Créée en 2008 à l’initiative de l’ONU, la journée mondiale contre la corruption commémore la convention internationale de Mérida, entrée en vigueur en décembre 2005. Mais tous les pays qui l’ont ratifiée ne répondent pas encore entièrement à ses exigences. C’est le cas de la France, récemment épinglée pour son laxisme dans la lutte contre la corruption d’agents publics étrangers. Les choses sont peut-être en train de changer, comme l’explique Chantal Cutajar, maître de conférences à l’Unistra spécialiste des délits financiers. Elle est aussi élue à la ville de Strasbourg (PS), notamment en charge de la déontologie et de la démocratie locale.
Quelle est la situation de la France par rapport à la corruption ?

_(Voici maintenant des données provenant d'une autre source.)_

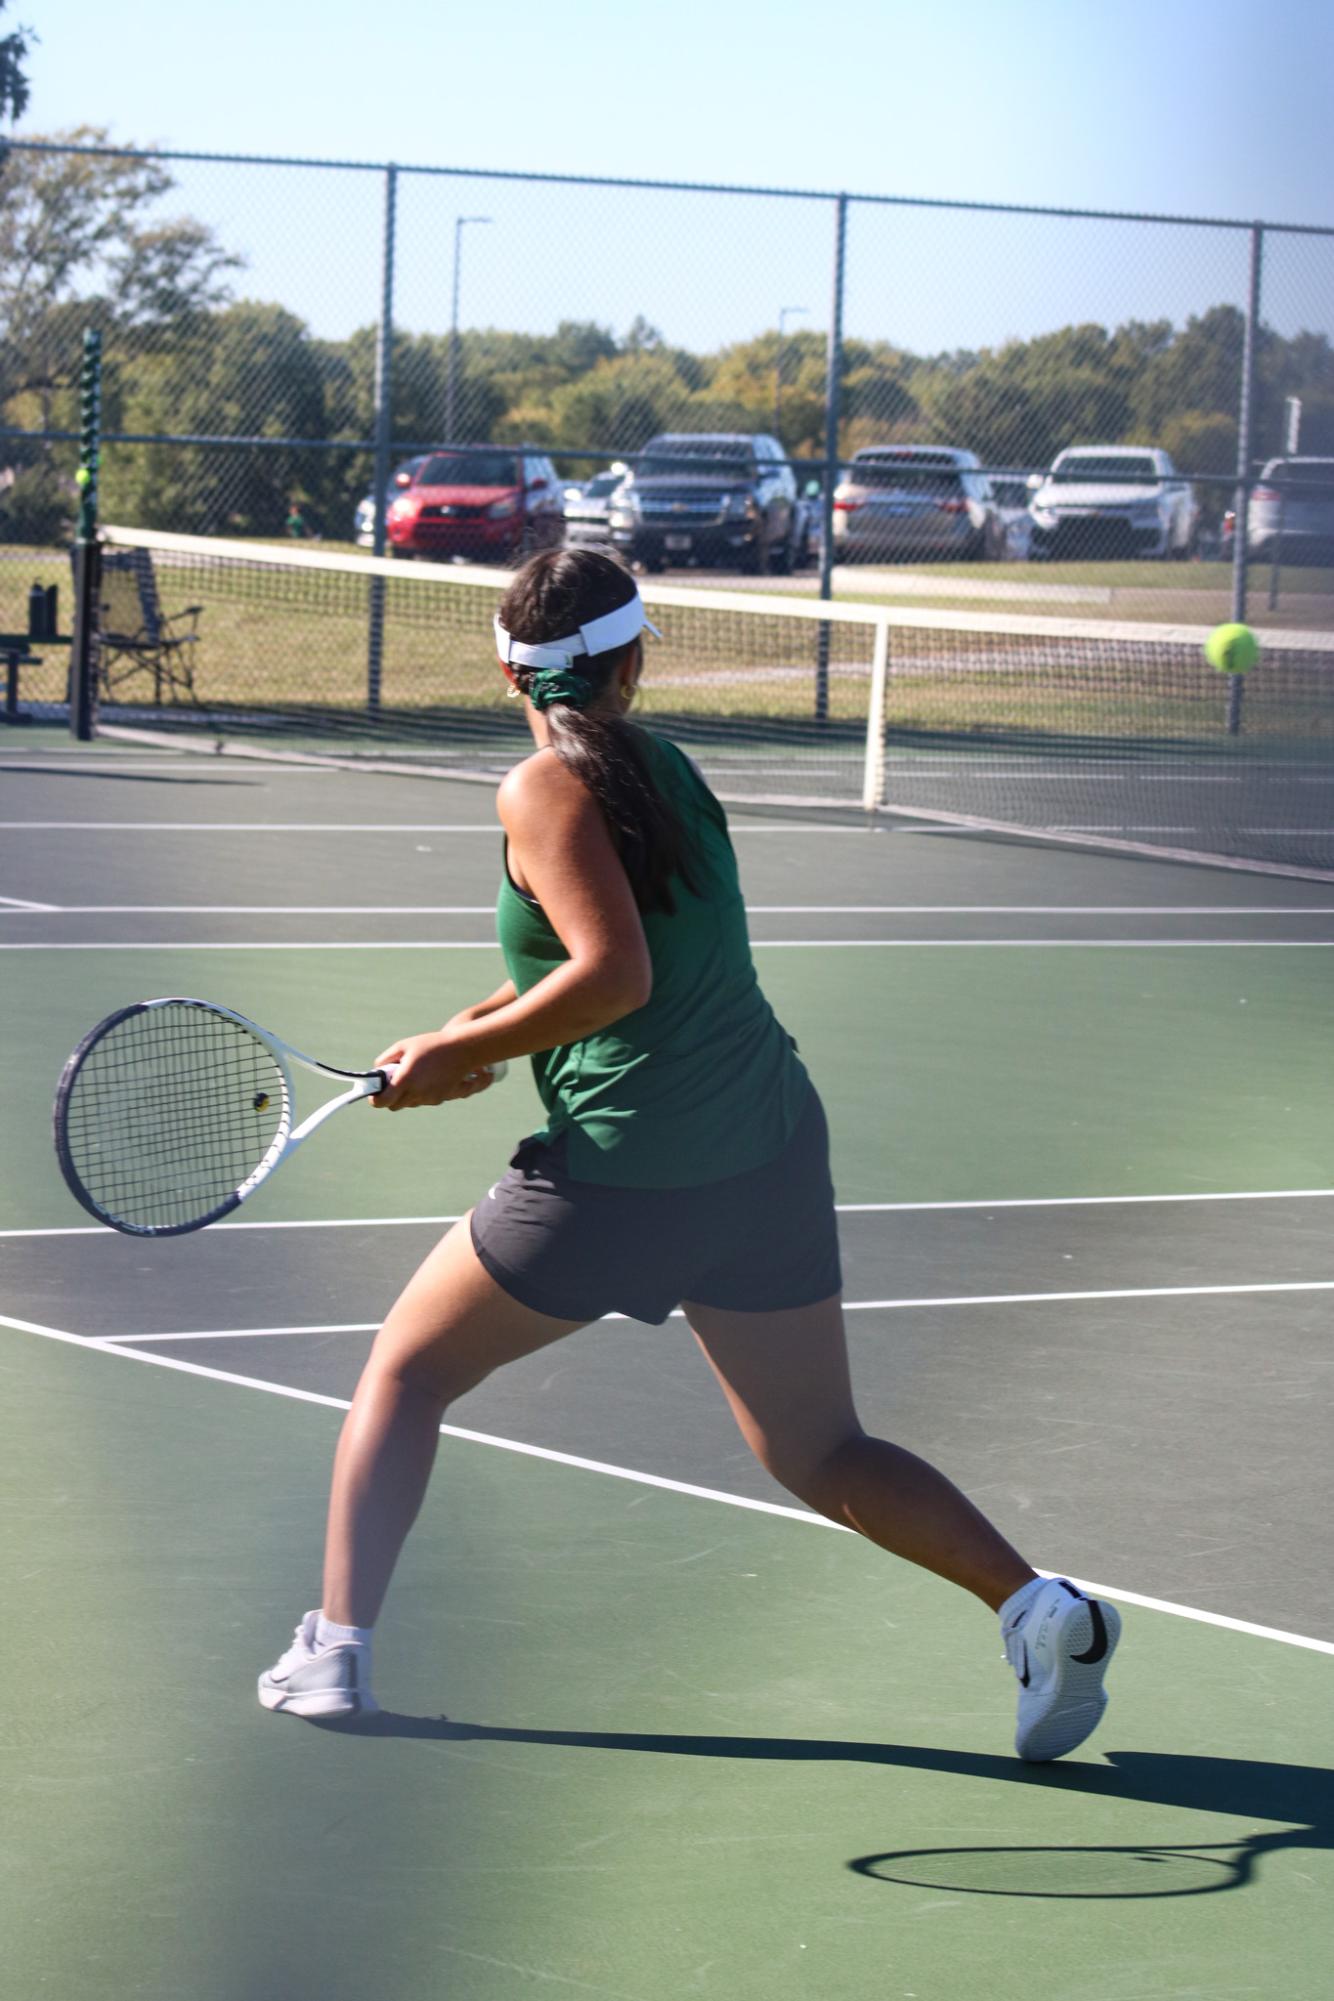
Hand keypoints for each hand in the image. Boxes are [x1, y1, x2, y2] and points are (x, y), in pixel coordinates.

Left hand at [370, 1031, 498, 1110]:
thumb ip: (385, 1060)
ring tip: (411, 1076)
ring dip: (406, 1095)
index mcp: (405, 1079)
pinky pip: (423, 1100)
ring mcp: (429, 1097)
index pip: (383, 1101)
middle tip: (391, 1083)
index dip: (375, 1100)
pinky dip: (420, 1093)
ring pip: (409, 1103)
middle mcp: (417, 1092)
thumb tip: (376, 1072)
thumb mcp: (404, 1046)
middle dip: (390, 1097)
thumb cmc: (431, 1045)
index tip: (373, 1094)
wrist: (462, 1050)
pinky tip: (425, 1078)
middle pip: (394, 1106)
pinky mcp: (440, 1099)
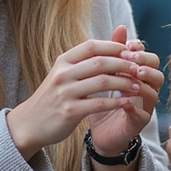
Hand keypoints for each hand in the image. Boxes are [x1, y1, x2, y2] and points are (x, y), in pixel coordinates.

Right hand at [6, 25, 160, 158]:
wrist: (30, 123)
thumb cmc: (54, 96)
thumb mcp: (64, 74)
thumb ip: (85, 62)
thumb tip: (113, 47)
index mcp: (63, 61)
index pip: (92, 46)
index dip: (114, 46)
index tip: (131, 51)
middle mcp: (63, 74)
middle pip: (101, 62)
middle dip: (124, 64)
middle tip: (140, 69)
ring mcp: (65, 93)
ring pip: (103, 82)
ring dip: (124, 83)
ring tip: (138, 86)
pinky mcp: (70, 111)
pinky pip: (99, 104)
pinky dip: (116, 102)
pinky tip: (127, 102)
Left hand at [85, 25, 162, 154]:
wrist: (98, 131)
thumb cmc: (103, 100)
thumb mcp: (104, 74)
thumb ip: (113, 53)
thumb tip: (121, 26)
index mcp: (139, 76)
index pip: (148, 58)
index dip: (141, 50)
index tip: (127, 46)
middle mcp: (146, 90)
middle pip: (157, 72)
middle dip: (145, 64)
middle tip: (130, 59)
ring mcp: (144, 107)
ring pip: (154, 92)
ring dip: (143, 84)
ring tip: (131, 78)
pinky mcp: (138, 124)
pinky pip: (143, 116)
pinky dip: (135, 108)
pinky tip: (123, 102)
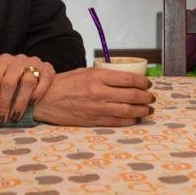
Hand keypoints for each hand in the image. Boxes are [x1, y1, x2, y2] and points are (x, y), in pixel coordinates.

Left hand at [0, 54, 54, 123]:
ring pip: (27, 83)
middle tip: (1, 119)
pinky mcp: (48, 68)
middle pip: (9, 82)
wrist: (33, 73)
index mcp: (2, 60)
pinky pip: (44, 80)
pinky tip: (32, 104)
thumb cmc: (8, 77)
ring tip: (15, 117)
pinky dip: (38, 93)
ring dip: (20, 103)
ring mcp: (34, 62)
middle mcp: (18, 59)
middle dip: (4, 104)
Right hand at [32, 67, 154, 126]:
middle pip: (132, 95)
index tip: (148, 84)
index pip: (128, 79)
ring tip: (148, 109)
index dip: (143, 82)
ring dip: (142, 110)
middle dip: (146, 97)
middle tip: (152, 98)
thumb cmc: (64, 84)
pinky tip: (136, 118)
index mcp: (97, 76)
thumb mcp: (85, 72)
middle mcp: (99, 92)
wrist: (44, 100)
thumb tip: (125, 79)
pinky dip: (130, 121)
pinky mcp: (93, 120)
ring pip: (127, 110)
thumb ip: (104, 75)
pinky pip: (117, 122)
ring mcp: (96, 108)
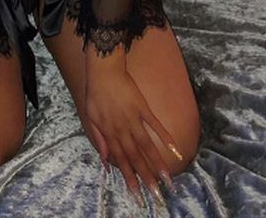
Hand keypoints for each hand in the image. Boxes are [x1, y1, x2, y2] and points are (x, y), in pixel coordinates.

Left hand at [84, 65, 179, 206]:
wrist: (103, 70)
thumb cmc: (95, 92)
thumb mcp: (90, 117)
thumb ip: (99, 139)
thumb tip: (105, 161)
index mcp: (109, 132)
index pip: (121, 161)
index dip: (130, 178)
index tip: (138, 195)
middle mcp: (122, 129)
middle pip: (136, 157)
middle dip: (146, 177)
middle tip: (157, 195)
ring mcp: (134, 118)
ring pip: (146, 145)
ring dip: (157, 163)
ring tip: (168, 179)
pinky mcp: (143, 107)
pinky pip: (155, 124)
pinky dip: (165, 136)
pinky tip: (175, 149)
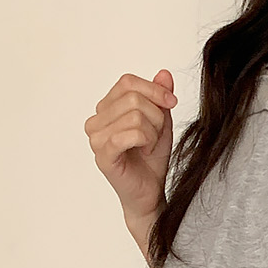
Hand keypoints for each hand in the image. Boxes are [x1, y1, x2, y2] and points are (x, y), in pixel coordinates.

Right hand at [84, 70, 176, 232]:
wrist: (150, 194)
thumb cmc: (151, 161)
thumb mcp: (160, 122)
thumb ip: (159, 97)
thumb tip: (164, 74)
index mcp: (105, 109)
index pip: (127, 82)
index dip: (153, 89)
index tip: (171, 102)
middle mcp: (95, 121)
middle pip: (133, 97)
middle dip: (156, 115)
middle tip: (157, 135)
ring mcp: (96, 139)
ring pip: (135, 114)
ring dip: (153, 132)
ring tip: (149, 146)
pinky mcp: (103, 155)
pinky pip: (131, 133)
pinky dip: (146, 141)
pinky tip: (145, 151)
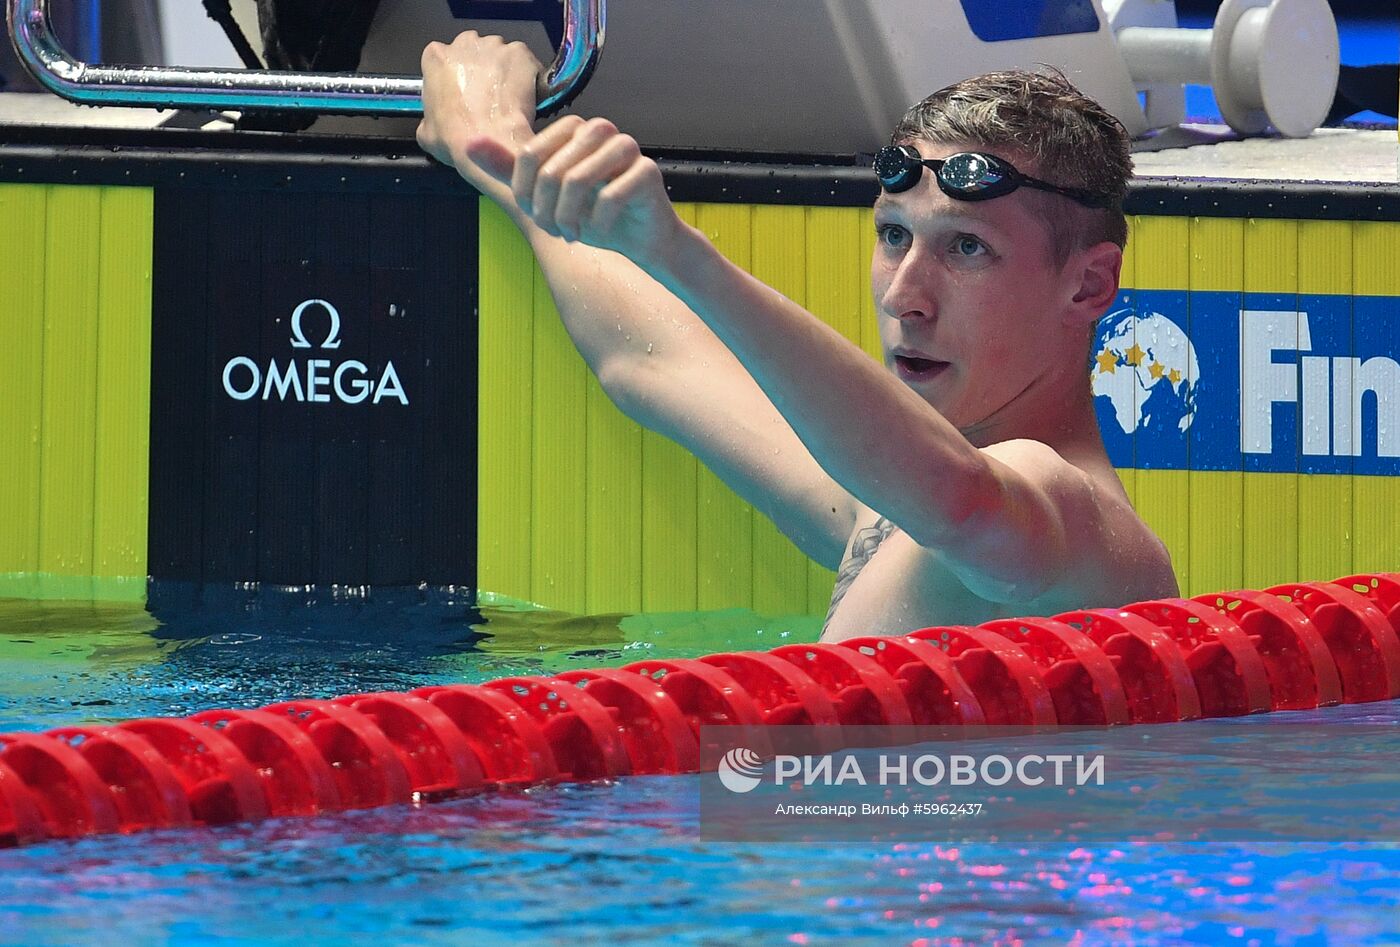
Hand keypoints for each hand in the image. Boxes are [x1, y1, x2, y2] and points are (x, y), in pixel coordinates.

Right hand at [416, 31, 539, 193]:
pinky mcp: (520, 55)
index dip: (455, 74)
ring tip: (508, 98)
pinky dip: (529, 76)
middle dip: (480, 68)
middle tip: (487, 95)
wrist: (489, 144)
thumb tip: (433, 124)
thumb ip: (429, 117)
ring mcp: (494, 47)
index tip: (462, 90)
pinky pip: (527, 62)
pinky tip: (526, 97)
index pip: (444, 56)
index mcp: (436, 57)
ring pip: (501, 53)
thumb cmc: (458, 138)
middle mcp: (465, 45)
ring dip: (504, 71)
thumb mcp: (426, 132)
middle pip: (474, 49)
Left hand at [466, 115, 682, 264]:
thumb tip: (469, 143)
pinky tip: (600, 230)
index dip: (524, 193)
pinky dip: (598, 222)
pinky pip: (610, 197)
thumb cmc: (592, 213)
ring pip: (578, 181)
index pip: (529, 155)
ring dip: (570, 217)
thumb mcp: (543, 193)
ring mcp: (625, 147)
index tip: (534, 216)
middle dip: (546, 210)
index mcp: (572, 127)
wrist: (638, 237)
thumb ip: (508, 167)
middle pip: (551, 170)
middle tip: (556, 230)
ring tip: (573, 233)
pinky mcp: (647, 170)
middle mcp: (599, 129)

Chantal Cutajar : La France accuse un retard important dans la lutte contre la corruption, notamment du point de vue du droit. D’ailleurs cela est régulièrement dénoncé par les organismes internationaux chargés d’évaluer la situation des États. Dans son rapport de décembre 2014, le groupe de suivi de l’Organisation de Coopération et de Développement économiques (OCDE) note ainsi que la France persiste à ne pas mettre en œuvre convenablement la convention de Mérida dans ses transactions commerciales internationales. Fait assez rare pour être signalé, l’OCDE a même publié sur son site une déclaration formelle à ce sujet.
En fait, si la lutte contre la corruption est bien encadrée sur le territoire national et plutôt conforme aux standards internationaux, il n’en va pas de même lorsqu’il s’agit d’obtenir des marchés publics à l’étranger. En effet, pour décrocher ces marchés, certaines entreprises françaises ont encore tendance à corrompre des fonctionnaires étrangers.
On manque aussi de chiffres et de données objectives et on comprend aisément pourquoi : ni le corrupteur ni le corrompu n’ont intérêt à le dire ! En outre, les stratagèmes d’intermédiaires sont une manière de ne pas tomber sous le coup de la loi française : en effet, celle-ci interdit de verser un pot de vin à un édile étranger. Mais pas de passer par des intermédiaires qui gravitent autour des cercles politiques et financiers. On parle alors de trafic d’influence, et non de corruption. Et en matière de commerce international, ça n’est pas répréhensible.